-------- Entries supplied --------

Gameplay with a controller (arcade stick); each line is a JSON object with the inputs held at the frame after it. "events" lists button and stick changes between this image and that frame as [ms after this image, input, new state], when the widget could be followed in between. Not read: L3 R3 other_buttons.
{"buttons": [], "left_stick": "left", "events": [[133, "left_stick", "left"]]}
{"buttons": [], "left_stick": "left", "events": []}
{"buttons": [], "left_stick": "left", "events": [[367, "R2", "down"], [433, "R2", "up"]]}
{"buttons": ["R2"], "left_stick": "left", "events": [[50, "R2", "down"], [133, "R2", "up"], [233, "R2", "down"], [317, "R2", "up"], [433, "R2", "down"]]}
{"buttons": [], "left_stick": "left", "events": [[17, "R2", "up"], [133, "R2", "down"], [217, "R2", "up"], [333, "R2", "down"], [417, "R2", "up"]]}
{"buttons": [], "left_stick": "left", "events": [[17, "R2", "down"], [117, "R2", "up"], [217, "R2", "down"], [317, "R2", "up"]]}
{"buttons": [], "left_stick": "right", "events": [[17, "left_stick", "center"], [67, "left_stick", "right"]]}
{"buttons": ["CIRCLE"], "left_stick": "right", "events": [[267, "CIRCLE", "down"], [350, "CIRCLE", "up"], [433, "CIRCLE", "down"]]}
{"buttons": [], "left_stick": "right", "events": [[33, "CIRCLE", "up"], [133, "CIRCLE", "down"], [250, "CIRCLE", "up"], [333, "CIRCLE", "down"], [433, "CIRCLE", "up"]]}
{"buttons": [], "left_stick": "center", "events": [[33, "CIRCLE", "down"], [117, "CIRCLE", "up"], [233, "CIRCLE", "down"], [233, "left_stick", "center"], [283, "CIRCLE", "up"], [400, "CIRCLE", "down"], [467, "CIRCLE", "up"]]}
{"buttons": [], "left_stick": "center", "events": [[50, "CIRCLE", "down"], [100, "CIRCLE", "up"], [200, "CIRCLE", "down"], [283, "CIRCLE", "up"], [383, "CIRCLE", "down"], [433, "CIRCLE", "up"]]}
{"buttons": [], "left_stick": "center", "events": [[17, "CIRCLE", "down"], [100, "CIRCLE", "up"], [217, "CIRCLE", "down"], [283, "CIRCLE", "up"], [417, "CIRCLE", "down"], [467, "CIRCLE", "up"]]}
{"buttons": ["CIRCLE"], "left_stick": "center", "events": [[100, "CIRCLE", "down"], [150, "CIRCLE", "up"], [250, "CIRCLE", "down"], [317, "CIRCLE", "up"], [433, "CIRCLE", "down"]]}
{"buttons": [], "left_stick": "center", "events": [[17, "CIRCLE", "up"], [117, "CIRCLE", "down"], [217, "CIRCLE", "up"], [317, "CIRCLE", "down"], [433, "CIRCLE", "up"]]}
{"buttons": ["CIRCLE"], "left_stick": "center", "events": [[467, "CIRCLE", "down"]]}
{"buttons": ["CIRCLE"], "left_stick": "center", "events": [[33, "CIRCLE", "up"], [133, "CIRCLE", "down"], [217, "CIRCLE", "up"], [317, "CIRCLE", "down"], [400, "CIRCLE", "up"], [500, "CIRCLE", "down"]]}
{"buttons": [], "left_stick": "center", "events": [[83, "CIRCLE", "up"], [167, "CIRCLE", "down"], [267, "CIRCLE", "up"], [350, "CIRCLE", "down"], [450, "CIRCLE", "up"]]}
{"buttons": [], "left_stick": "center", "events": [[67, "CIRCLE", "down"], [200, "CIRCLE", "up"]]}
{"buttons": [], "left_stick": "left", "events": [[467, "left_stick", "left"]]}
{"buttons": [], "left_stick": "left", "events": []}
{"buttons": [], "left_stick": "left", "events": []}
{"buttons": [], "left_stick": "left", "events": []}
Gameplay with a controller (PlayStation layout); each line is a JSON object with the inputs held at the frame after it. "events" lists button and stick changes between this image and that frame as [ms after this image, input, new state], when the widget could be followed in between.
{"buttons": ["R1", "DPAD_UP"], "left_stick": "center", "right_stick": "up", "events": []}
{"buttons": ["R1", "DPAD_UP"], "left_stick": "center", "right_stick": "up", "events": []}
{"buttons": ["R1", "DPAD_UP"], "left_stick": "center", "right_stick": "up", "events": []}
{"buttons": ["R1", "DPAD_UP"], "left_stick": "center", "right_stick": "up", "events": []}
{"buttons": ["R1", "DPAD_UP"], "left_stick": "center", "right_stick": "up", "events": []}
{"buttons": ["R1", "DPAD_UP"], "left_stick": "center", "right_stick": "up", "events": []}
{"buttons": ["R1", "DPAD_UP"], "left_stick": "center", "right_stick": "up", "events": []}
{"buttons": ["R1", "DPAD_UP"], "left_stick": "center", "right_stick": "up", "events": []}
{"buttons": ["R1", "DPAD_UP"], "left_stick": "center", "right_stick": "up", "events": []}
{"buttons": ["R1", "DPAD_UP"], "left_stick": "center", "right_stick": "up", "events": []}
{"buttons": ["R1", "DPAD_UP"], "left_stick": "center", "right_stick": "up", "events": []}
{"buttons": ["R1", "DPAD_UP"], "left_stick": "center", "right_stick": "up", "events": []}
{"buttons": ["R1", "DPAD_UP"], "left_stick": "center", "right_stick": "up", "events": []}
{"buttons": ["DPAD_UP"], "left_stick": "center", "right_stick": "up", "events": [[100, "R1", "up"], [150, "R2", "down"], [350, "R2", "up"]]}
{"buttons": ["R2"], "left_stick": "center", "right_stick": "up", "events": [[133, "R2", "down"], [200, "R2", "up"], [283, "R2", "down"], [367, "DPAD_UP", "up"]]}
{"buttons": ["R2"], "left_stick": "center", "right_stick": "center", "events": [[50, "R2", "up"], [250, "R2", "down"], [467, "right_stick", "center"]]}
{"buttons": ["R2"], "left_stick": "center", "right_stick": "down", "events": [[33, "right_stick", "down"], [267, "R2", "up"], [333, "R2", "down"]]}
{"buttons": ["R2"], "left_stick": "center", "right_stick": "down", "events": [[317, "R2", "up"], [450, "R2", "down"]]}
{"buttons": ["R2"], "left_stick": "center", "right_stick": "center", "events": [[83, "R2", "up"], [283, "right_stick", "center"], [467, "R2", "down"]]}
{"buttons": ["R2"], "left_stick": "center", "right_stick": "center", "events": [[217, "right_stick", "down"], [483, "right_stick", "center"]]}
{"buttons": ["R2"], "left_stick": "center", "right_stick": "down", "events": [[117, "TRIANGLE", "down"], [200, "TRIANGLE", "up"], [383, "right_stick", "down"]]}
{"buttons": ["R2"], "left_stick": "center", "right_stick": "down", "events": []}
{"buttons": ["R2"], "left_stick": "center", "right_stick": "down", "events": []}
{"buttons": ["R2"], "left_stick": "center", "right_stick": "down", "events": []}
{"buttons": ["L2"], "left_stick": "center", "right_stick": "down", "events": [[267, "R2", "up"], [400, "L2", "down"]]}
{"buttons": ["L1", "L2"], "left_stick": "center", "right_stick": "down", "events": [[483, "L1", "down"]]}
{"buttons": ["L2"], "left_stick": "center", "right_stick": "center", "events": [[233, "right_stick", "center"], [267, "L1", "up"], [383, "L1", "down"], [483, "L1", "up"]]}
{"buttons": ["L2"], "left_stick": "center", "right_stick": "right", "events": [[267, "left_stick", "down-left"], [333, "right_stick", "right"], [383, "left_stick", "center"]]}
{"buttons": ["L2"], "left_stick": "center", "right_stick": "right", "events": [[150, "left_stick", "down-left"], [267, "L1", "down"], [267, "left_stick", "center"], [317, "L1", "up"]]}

--------

■ What is expected ■
Retype the records above exactly as they appear.

■ Answer to this problem ■
Gameplay with a controller (arcade stick); each line is a JSON object with the inputs held at the frame after it. "events" lists button and stick changes between this image and that frame as [ms after this image, input, new state], when the widget could be followed in between. Not read: L3 R3 other_buttons.
{"buttons": [], "left_stick": "left", "events": [[133, "left_stick", "left"]]}
{"buttons": [], "left_stick": "left", "events": []}
{"buttons": [], "left_stick": "left", "events": [[367, "R2", "down"], [433, "R2", "up"]]}
{"buttons": ["R2"], "left_stick": "left", "events": [[50, "R2", "down"], [133, "R2", "up"], [233, "R2", "down"], [317, "R2", "up"], [433, "R2", "down"]]}
{"buttons": [], "left_stick": "left", "events": [[17, "R2", "up"], [133, "R2", "down"], [217, "R2", "up"], [333, "R2", "down"], [417, "R2", "up"]]}
{"buttons": [], "left_stick": "left", "events": [[17, "R2", "down"], [117, "R2", "up"], [217, "R2", "down"], [317, "R2", "up"]]}
{"buttons": [], "left_stick": "right", "events": [[17, "left_stick", "center"], [67, "left_stick", "right"]]}
{"buttons": ["CIRCLE"], "left_stick": "right", "events": [[267, "CIRCLE", "down"], [350, "CIRCLE", "up"], [433, "CIRCLE", "down"]]}
{"buttons": [], "left_stick": "right", "events": [[33, "CIRCLE", "up"], [133, "CIRCLE", "down"], [250, "CIRCLE", "up"], [333, "CIRCLE", "down"], [433, "CIRCLE", "up"]]}
{"buttons": [], "left_stick": "center", "events": [[33, "CIRCLE", "down"], [117, "CIRCLE", "up"], [233, "CIRCLE", "down"], [233, "left_stick", "center"], [283, "CIRCLE", "up"], [400, "CIRCLE", "down"], [467, "CIRCLE", "up"]]}
{"buttons": [], "left_stick": "center", "events": [[50, "CIRCLE", "down"], [100, "CIRCLE", "up"], [200, "CIRCLE", "down"], [283, "CIRCLE", "up"], [383, "CIRCLE", "down"], [433, "CIRCLE", "up"]]}
{"buttons": [], "left_stick": "center", "events": [[17, "CIRCLE", "down"], [100, "CIRCLE", "up"], [217, "CIRCLE", "down"], [283, "CIRCLE", "up"], [417, "CIRCLE", "down"], [467, "CIRCLE", "up"]]}
{"buttons": ["CIRCLE"], "left_stick": "center", "events": [[100, "CIRCLE", "down"], [150, "CIRCLE", "up"], [250, "CIRCLE", "down"], [317, "CIRCLE", "up"], [433, "CIRCLE", "down"]]}
{"buttons": [], "left_stick": "center", "events": [[17, "CIRCLE", "up"], [117, "CIRCLE", "down"], [217, "CIRCLE", "up"], [317, "CIRCLE", "down"], [433, "CIRCLE", "up"]]}
{"buttons": ["CIRCLE"], "left_stick": "center", "events": [[467, "CIRCLE", "down"]]}
{"buttons": ["CIRCLE"], "left_stick": "center", "events": [[33, "CIRCLE", "up"], [133, "CIRCLE", "down"], [217, "CIRCLE", "up"], [317, "CIRCLE", "down"], [400, "CIRCLE", "up"], [500, "CIRCLE", "down"]]}
{"buttons": [], "left_stick": "center", "events": [[83, "CIRCLE", "up"], [167, "CIRCLE", "down"], [267, "CIRCLE", "up"], [350, "CIRCLE", "down"], [450, "CIRCLE", "up"]]}
{"buttons": [], "left_stick": "center", "events": [[67, "CIRCLE", "down"], [200, "CIRCLE", "up"]]}
{"buttons": [], "left_stick": "left", "events": [[467, "left_stick", "left"]]}
{"buttons": [], "left_stick": "left", "events": []}
{"buttons": [], "left_stick": "left", "events": []}
{"buttons": [], "left_stick": "left", "events": []}
Gameplay with a controller (PlayStation layout); each line is a JSON object with the inputs held at the frame after it. "events" lists button and stick changes between this image and that frame as [ms after this image, input, new state], when the widget could be followed in between.
{"buttons": ["R1", "DPAD_UP"], "left_stick": "center", "right_stick": "up", "events": []}
{"buttons": ["R1", "DPAD_UP"], "left_stick": "center", "right_stick": "up", "events": []}
{"buttons": ["R1", "DPAD_UP"], "left_stick": "center", "right_stick": "up", "events": []}
{"buttons": ["R1", "DPAD_UP"], "left_stick": "center", "right_stick": "up", "events": []}
{"buttons": ["R1", "DPAD_UP"], "left_stick": "center", "right_stick": "up", "events": []}
{"buttons": ["R1", "DPAD_UP"], "left_stick": "center", "right_stick": "up", "events": []}
{"buttons": ["R1", "DPAD_UP"], "left_stick": "center", "right_stick": "up", "events": []}
{"buttons": ["R1", "DPAD_UP"], "left_stick": "center", "right_stick": "up", "events": []}
{"buttons": ["R1", "DPAD_UP"], "left_stick": "center", "right_stick": "up", "events": []}
{"buttons": ["R1", "DPAD_UP"], "left_stick": "center", "right_stick": "up", "events": []}
{"buttons": ["R1", "DPAD_UP"], "left_stick": "center", "right_stick": "up", "events": []}
{"buttons": ["R1", "DPAD_UP"], "left_stick": "center", "right_stick": "up", "events": []}
{"buttons": ["R1", "DPAD_UP"], "left_stick": "center", "right_stick": "up", "events": []}
{"buttons": ["DPAD_UP"], "left_stick": "center", "right_stick": "up", "events": [[100, "R1", "up"], [150, "R2", "down"], [350, "R2", "up"]]}
{"buttons": ["R2"], "left_stick": "center", "right_stick": "up", "events": [[133, "R2", "down"], [200, "R2", "up"], [283, "R2", "down"], [367, "DPAD_UP", "up"]]}
{"buttons": ["R2"], "left_stick": "center", "right_stick": "center", "events": [[50, "R2", "up"], [250, "R2", "down"], [467, "right_stick", "center"]]}
{"buttons": ["R2"], "left_stick": "center", "right_stick": "down", "events": [[33, "right_stick", "down"], [267, "R2", "up"], [333, "R2", "down"]]}
{"buttons": ["R2"], "left_stick": "center", "right_stick": "down", "events": [[317, "R2", "up"], [450, "R2", "down"]]}
{"buttons": ["R2"], "left_stick": "center", "right_stick": "center", "events": [[83, "R2", "up"], [283, "right_stick", "center"], [467, "R2", "down"]]}
{"buttons": ["R2"], "left_stick": "center", "right_stick": "center", "events": [[217, "right_stick", "down"], [483, "right_stick", "center"]]}
{"buttons": ["R2"], "left_stick": "center", "right_stick": "down", "events": [[117, "TRIANGLE", "down"], [200, "TRIANGLE", "up"], [383, "right_stick", "down"]]}
{"buttons": ["R2"], "left_stick": "center", "right_stick": "down", "events": []}
{"buttons": ["R2"], "left_stick": "center", "right_stick": "down", "events": []}
{"buttons": ["R2"], "left_stick": "center", "right_stick": "down", "events": []}
{"buttons": ["L2"], "left_stick": "center", "right_stick": "down", "events": [[267, "R2", "up"], [400, "L2", "down"]]}
{"buttons": ["L1", "L2"], "left_stick": "center", "right_stick": "down", "events": [[483, "L1", "down"]]}
{"buttons": ["L2"], "left_stick": "center", "right_stick": "center", "events": [[233, "right_stick", "center"], [267, "L1", "up"], [383, "L1", "down"], [483, "L1", "up"]]}
{"buttons": ["L2"], "left_stick": "center", "right_stick": "right", "events": [[267, "left_stick", "down-left"], [333, "right_stick", "right"], [383, "left_stick", "center"]]}
{"buttons": ["L2"], "left_stick": "center", "right_stick": "right", "events": [[150, "left_stick", "down-left"], [267, "L1", "down"], [267, "left_stick", "center"], [317, "L1", "up"]]}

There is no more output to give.